Problem =>
Copy out the records again. Change nothing.

___

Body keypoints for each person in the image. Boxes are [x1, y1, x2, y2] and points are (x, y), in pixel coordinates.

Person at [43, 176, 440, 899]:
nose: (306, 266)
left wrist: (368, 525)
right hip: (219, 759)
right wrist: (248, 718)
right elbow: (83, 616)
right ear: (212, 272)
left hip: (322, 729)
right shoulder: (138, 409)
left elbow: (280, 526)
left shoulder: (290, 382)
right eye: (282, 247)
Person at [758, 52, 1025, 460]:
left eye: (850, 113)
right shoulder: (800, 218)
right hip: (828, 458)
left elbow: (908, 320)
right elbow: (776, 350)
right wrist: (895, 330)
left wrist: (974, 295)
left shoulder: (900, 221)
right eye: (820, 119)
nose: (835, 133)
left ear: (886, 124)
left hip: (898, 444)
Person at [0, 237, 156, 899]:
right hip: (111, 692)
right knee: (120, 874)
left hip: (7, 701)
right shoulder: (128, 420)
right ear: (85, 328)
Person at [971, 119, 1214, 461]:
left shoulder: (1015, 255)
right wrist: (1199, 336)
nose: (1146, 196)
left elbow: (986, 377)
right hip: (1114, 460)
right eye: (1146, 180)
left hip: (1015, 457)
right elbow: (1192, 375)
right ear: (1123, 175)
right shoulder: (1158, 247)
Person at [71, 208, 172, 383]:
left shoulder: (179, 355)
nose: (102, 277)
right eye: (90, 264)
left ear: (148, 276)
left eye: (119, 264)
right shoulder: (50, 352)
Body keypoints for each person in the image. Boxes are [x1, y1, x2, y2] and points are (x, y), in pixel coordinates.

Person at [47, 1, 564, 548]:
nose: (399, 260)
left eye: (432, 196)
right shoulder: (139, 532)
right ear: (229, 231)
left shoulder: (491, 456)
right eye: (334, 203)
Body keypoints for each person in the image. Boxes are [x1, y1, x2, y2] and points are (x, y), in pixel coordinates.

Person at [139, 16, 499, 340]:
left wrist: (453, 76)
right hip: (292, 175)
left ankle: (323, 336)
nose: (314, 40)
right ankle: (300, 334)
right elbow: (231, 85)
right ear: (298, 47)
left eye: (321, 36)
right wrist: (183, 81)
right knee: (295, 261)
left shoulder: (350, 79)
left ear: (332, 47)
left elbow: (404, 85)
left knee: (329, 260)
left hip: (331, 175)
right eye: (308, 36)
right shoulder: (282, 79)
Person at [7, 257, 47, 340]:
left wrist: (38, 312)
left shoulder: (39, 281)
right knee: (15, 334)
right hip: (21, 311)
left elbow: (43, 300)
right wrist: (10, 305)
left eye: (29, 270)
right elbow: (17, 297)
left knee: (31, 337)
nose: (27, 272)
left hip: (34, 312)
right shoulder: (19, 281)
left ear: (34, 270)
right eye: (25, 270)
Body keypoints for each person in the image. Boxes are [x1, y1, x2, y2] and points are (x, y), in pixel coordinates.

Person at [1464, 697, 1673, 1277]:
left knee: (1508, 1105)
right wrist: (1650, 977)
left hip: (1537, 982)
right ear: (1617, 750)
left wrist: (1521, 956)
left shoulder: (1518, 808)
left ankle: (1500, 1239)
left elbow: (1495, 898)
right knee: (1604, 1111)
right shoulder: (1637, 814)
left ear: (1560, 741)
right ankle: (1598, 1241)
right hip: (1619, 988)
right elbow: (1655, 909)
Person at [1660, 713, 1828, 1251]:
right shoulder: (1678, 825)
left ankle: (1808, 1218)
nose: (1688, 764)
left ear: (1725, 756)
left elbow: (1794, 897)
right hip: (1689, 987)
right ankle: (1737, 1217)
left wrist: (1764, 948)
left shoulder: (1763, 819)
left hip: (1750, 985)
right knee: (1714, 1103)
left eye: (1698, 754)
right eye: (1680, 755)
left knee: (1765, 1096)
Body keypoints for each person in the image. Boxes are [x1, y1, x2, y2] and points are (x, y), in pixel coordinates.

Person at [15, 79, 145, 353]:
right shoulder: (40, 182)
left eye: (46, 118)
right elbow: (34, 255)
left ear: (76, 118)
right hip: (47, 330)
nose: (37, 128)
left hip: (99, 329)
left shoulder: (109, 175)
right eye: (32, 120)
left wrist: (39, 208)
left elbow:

___

Your response =>
Body keypoints for each person in the image. Boxes are [x1, y1, x2, y2] and points are (x, y), in pixel coordinates.

Person at [43, 176, 440, 899]:
nose: (306, 266)
left wrist: (368, 525)
right hip: (219, 759)
right wrist: (248, 718)
right elbow: (83, 616)
right ear: (212, 272)
left hip: (322, 729)
right shoulder: (138, 409)
left elbow: (280, 526)
left shoulder: (290, 382)
right eye: (282, 247)
Person at [758, 52, 1025, 460]:
left eye: (850, 113)
right shoulder: (800, 218)
right hip: (828, 458)
left elbow: (908, 320)
right elbow: (776, 350)
right wrist: (895, 330)
left wrist: (974, 295)
left shoulder: (900, 221)
right eye: (820, 119)
nose: (835, 133)
left ear: (886, 124)
left hip: (898, 444)
Person at [0, 237, 156, 899]:
right hip: (111, 692)
right knee: (120, 874)
left hip: (7, 701)
right shoulder: (128, 420)
right ear: (85, 328)
Person at [971, 119, 1214, 461]:
left shoulder: (1015, 255)
right wrist: (1199, 336)
nose: (1146, 196)
left elbow: (986, 377)
right hip: (1114, 460)
right eye: (1146, 180)
left hip: (1015, 457)
right elbow: (1192, 375)
right ear: (1123, 175)
right shoulder: (1158, 247)
Person at [71, 208, 172, 383]:
left shoulder: (179, 355)
nose: (102, 277)
right eye: (90, 264)
left ear: (148, 276)
left eye: (119, 264)
right shoulder: (50, 352)
Body keypoints for each person in the image. Boxes are [x1, y1, x2, y2] and points are (x, y), in pixel coordinates.

Person at [47, 1, 564, 548]:
nose: (399, 260)
left eye: (432, 196)
right shoulder: (139, 532)
right ear: (229, 231)
left shoulder: (491, 456)
right eye: (334, 203)
Body keypoints for each person in the image. Boxes are [x1, y1, x2, y2] and points are (x, y), in pixel coordinates.

Person at [139, 16, 499, 340]:
left wrist: (453, 76)
right hip: (292, 175)
left ankle: (323, 336)
nose: (314, 40)
right ankle: (300, 334)
right elbow: (231, 85)
right ear: (298, 47)
left eye: (321, 36)
right wrist: (183, 81)
right knee: (295, 261)
left shoulder: (350, 79)
left ear: (332, 47)
left elbow: (404, 85)
left knee: (329, 260)
left hip: (331, 175)
right eye: (308, 36)
right shoulder: (282, 79)
Person at [7, 257, 47, 340]:
left wrist: (38, 312)
left shoulder: (39, 281)
right knee: (15, 334)
right hip: (21, 311)
left elbow: (43, 300)
right wrist: (10, 305)
left eye: (29, 270)
right elbow: (17, 297)
left knee: (31, 337)
nose: (27, 272)
left hip: (34, 312)
right shoulder: (19, 281)
left ear: (34, 270)
right eye: (25, 270)
Body keypoints for each person in the image. Boxes are [x1, y1, x2, y2] and points are (x, y), in pixel coordinates.

Person at [1464, 697, 1673, 1277]:
left knee: (1508, 1105)
right wrist: (1650, 977)
left hip: (1537, 982)
right ear: (1617, 750)
left wrist: (1521, 956)
left shoulder: (1518, 808)
left ankle: (1500, 1239)
left elbow: (1495, 898)
right knee: (1604, 1111)
right shoulder: (1637, 814)
left ear: (1560, 741)
right ankle: (1598, 1241)
right hip: (1619, 988)
right elbow: (1655, 909)
Person at [1660, 713, 1828, 1251]:
right shoulder: (1678, 825)
left ankle: (1808, 1218)
nose: (1688, 764)
left ear: (1725, 756)
left elbow: (1794, 897)
right hip: (1689, 987)
right ankle: (1737, 1217)
left wrist: (1764, 948)
left shoulder: (1763, 819)
left hip: (1750, 985)
right knee: (1714, 1103)
left eye: (1698, 754)
right eye: (1680, 755)
left knee: (1765, 1096)
Body keypoints for each person in the image. Boxes are [x1, y1, x2, y2] and points are (x, y), in pixel coordinates.

Person at [15, 79, 145, 353]:
right shoulder: (40, 182)
left eye: (46, 118)
right elbow: (34, 255)
left ear: (76, 118)
right hip: (47, 330)
nose: (37, 128)
left hip: (99, 329)
left shoulder: (109, 175)
right eye: (32, 120)
left wrist: (39, 208)
left elbow:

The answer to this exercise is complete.